For a claim of deliberate indifference, a prisoner must first prove a serious medical
need, and second, that the prison official acted with deliberate indifference to his
need. Brown v. Johnson, 387 F.3d 1344, 1351 (11th Cir. 2004). While Wallace’s
amended complaint is inartfully drafted, it is not clear beyond a doubt that he has
failed to allege a serious medical need, and that the prison officials were
deliberately indifferent to his need. Wallace alleges that he “is a chronic care
patient and was not seen by a certified medical professional until approximately
twenty-two (22) days later subsequent to filing numerous grounds contrary to
Georgia Department of Corrections policy IIB02-0001 VI.” Liberally construed,
we can infer that the needs of a chronic care patient are serious. Furthermore, it is
reasonable to infer that prison officials would be aware that a chronic care inmate
would need frequent medical attention. Wallace’s amended complaint also appears
9
to allege that he was not seen by a medical professional for twenty-two days even
though he requested such care. While Wallace has not alleged that the individual
defendants personally participated in the failure to treat him, his allegations, if true,
may ultimately show that the defendants did nothing to prevent the violation of his
Eighth Amendment right against cruel and unusual punishment.

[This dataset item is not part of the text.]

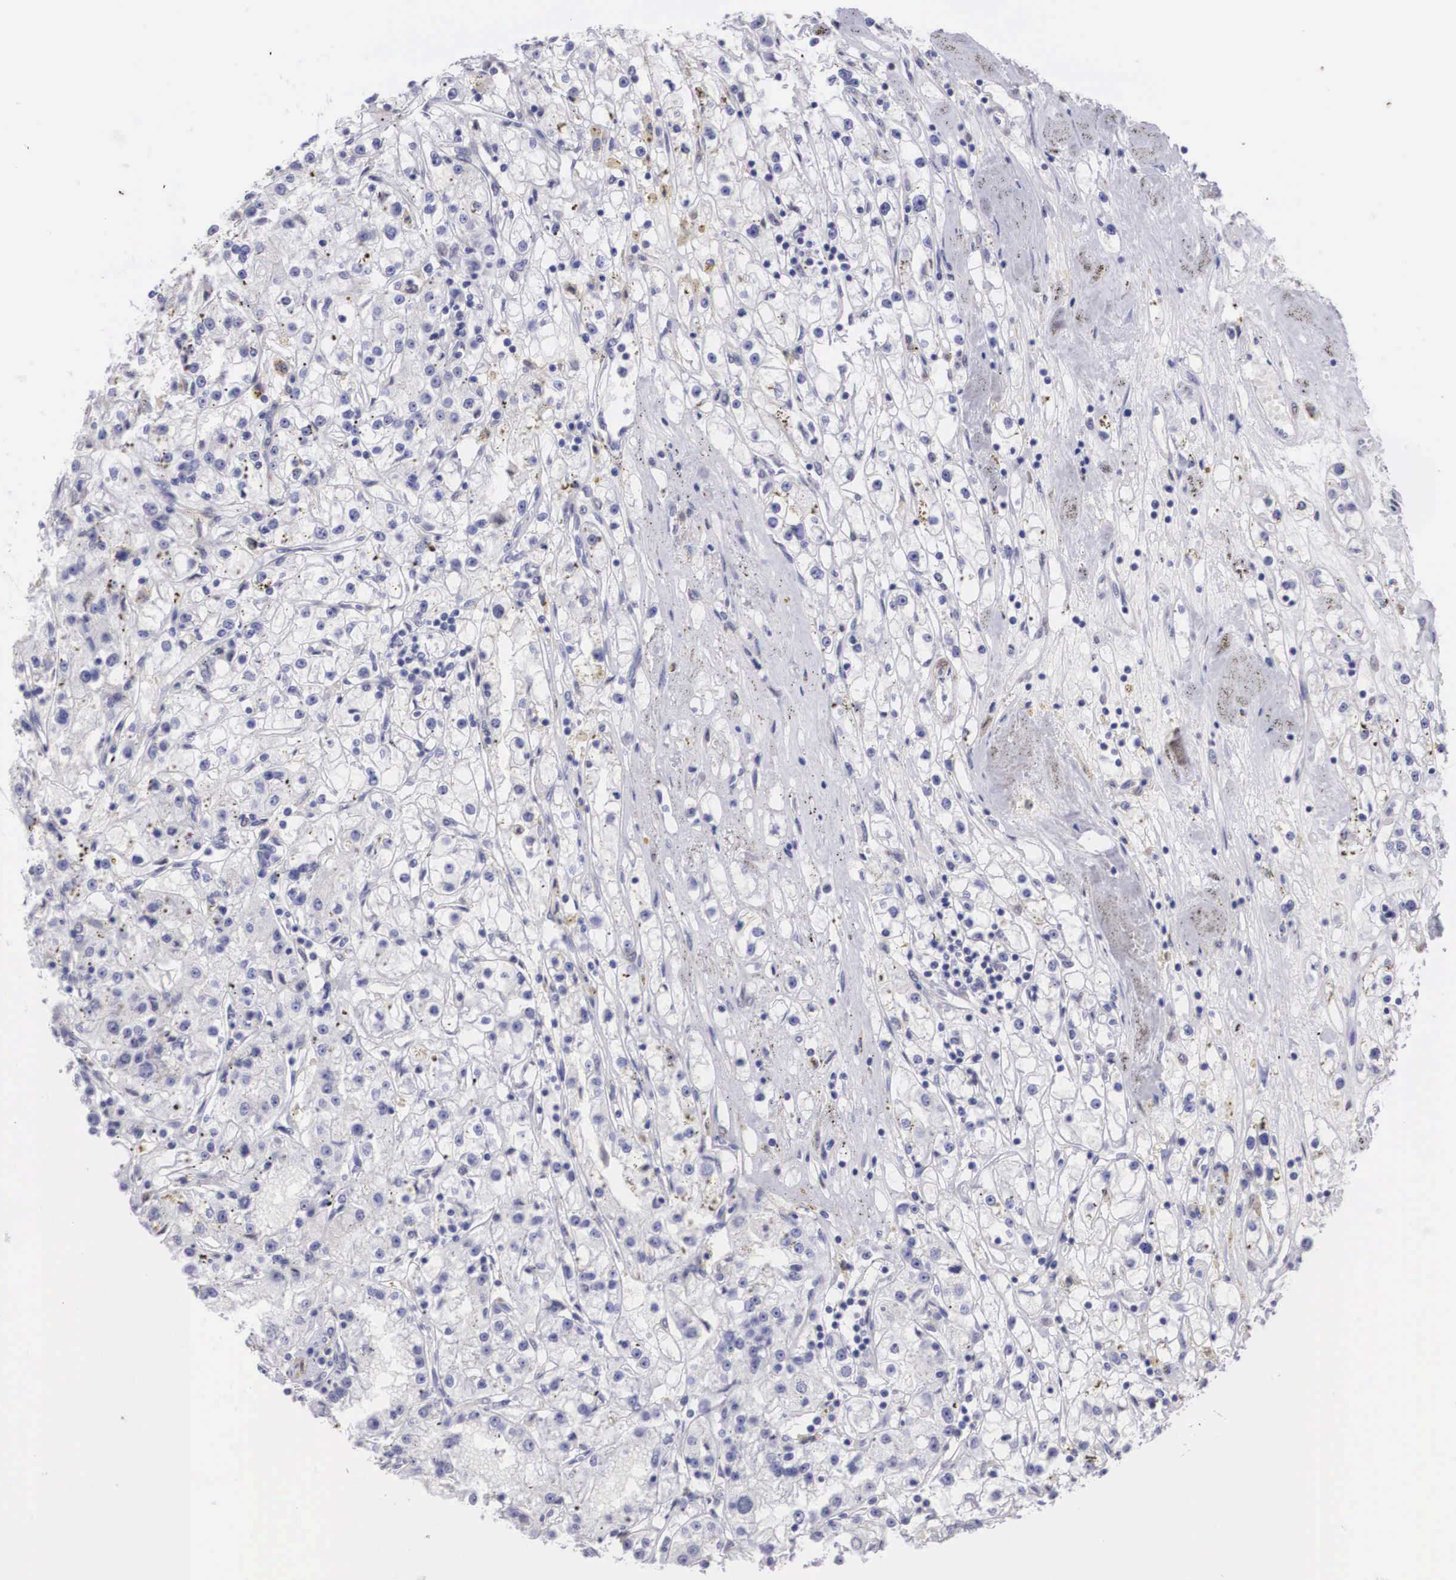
{"staining": {"intensity": "negative", "quantity": "none", "location": "none"}, "tissue": "renal cancer", "cell_type": "Tumor cells", "image_type": "cancer", "snomed": [{"axis": "morphology", "description": "Adenocarcinoma, NOS"}, {"axis": "topography", "description": "Kidney"}], "caption": "Immunohistochemistry micrograph of neoplastic tissue: renal cancer (adenocarcinoma) stained with DAB (3,3'-diaminobenzidine) shows no significant protein staining in tumor cells.", "gene": "ETV6", "patient": {"sex": "male", "age": 56}}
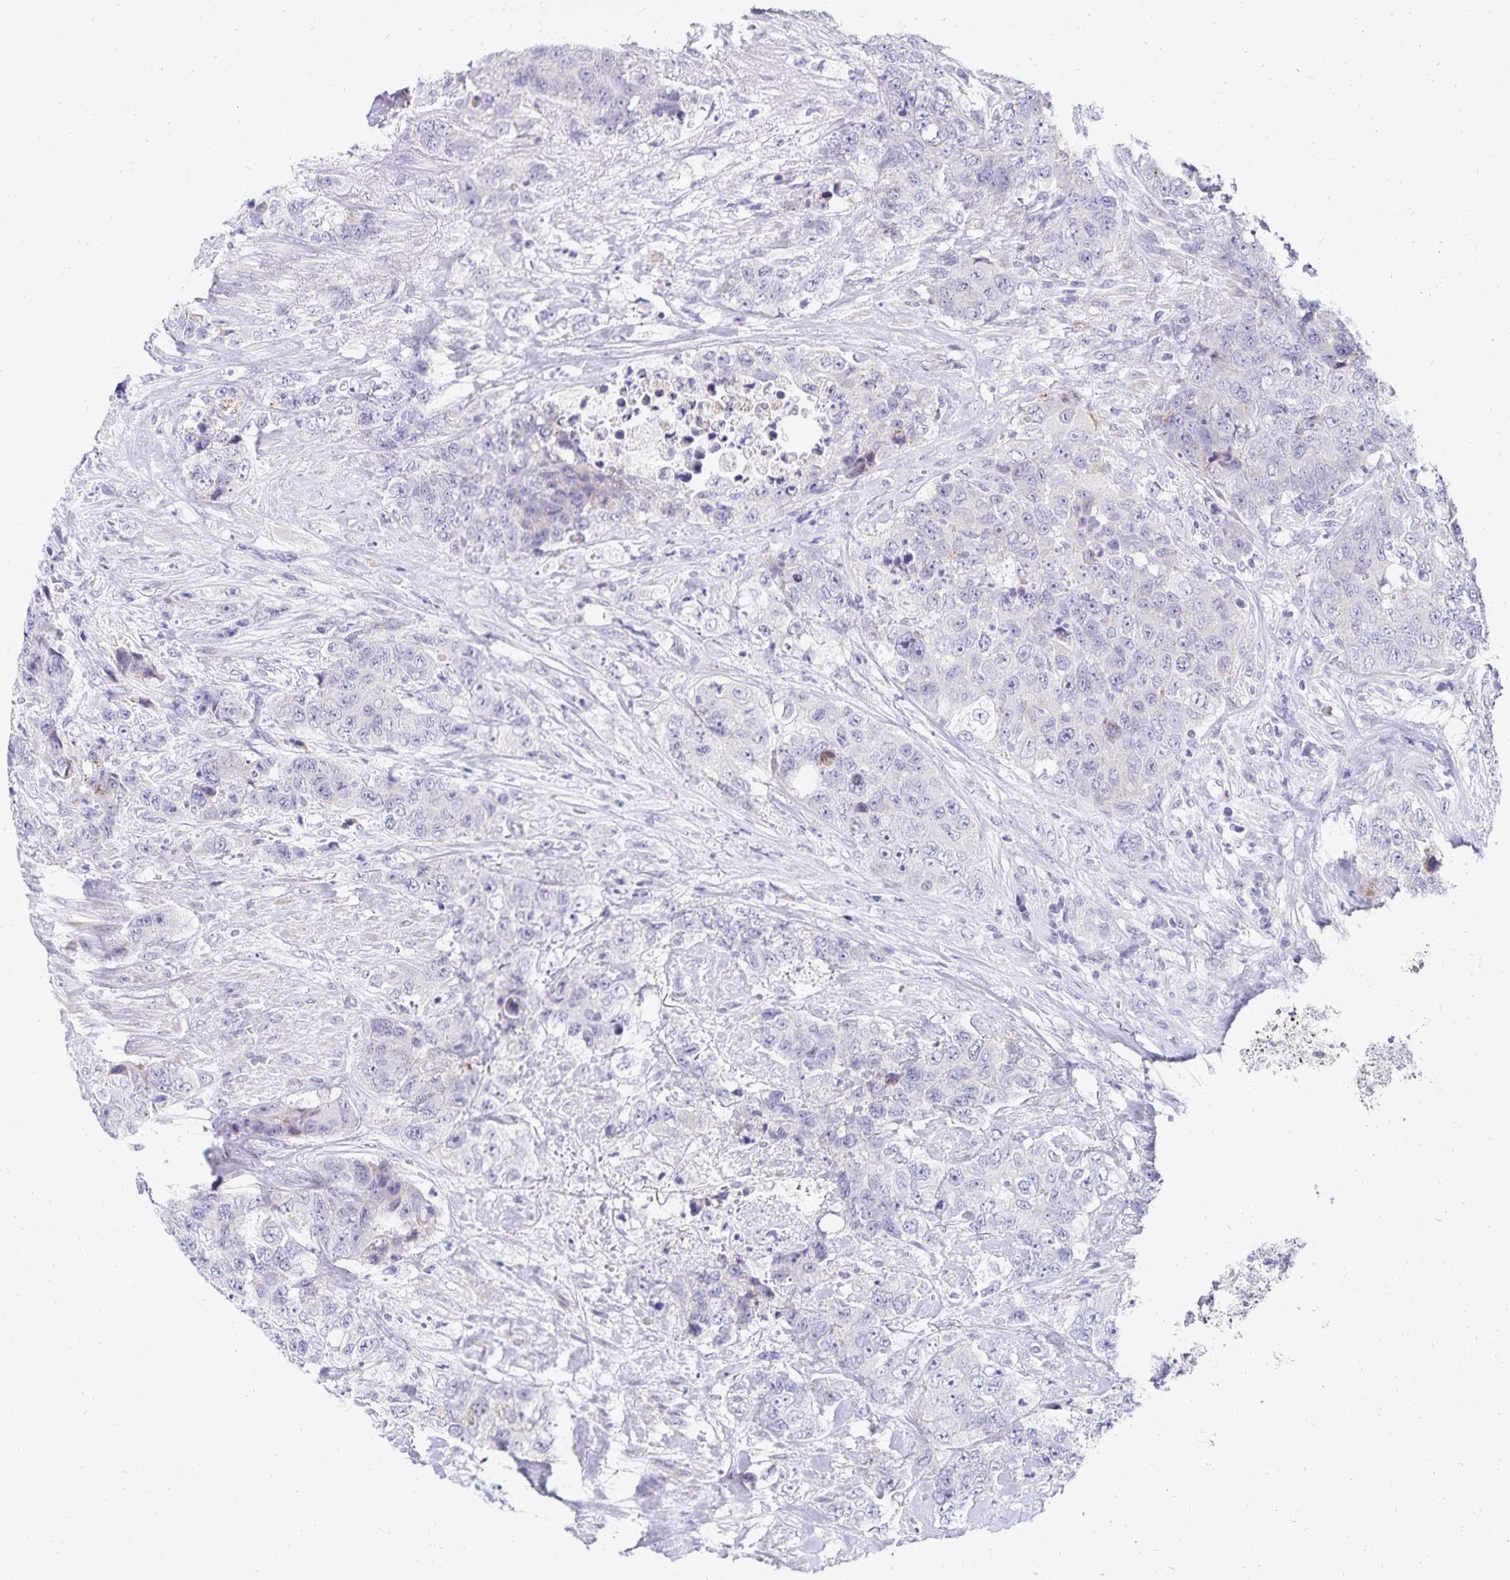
{"staining": {"intensity": "negative", "quantity": "none", "location": "none"}, "tissue": "urothelial cancer", "cell_type": "Tumor cells", "image_type": "cancer", "snomed": [{"axis": "morphology", "description": "Urothelial carcinoma, High grade"}, {"axis": "topography", "description": "Urinary bladder"}], "caption": "A photomicrograph of human urothelial cancer is negative for staining in tumor cells.", "gene": "NECAP1", "patient": {"sex": "female", "age": 78}}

Furthermore, we have specifically recognized that “the Eighth Amendment
applies to prisoner claims of inadequate cooling and ventilation.” Chandler v.
Crosby, 379 F.3d 1278, 1294 (11th Cir. 2004). The district court stated that
Wallace did not allege that any of the inadequate conditions in his cell caused him
any personal injury or any unreasonable risk to his future health. Therefore, he
failed to state a claim. However, Wallace alleged that the cell he was placed in had
“no ventilation.” To state a claim for cruel and unusual punishment, the
challenged condition must be extreme and “pose an unreasonable risk of serious
damage to his future health” or safety. Helling v. McKinney, 509 U.S. 25, 35, 113
S. Ct. 2475, 2481, 125 L. Ed. 2d 22 (1993). An inmate “need not await a tragic
event” before seeking relief. Id. at 33, 113 S. Ct. at 2481. Therefore, Wallace need
not plead a specific physical injury if the conditions he complains of posed a
serious risk to his health. Liberally construing Wallace’s complaint, it is not
beyond a doubt that Wallace will be able to prove no set of facts that would entitle
10
him to relief. Therefore, we find that the district court erred in dismissing
Wallace’s claim for a violation of the Eighth Amendment.
Accordingly, we conclude that the district court properly dismissed
Wallace’s claim for inadequate grievance procedures. However, the district court
erred by prematurely dismissing Wallace’s claims for violations of due process and
the Eighth Amendment.
AFFIRMED IN PART; REVERSED AND REMANDED IN PART.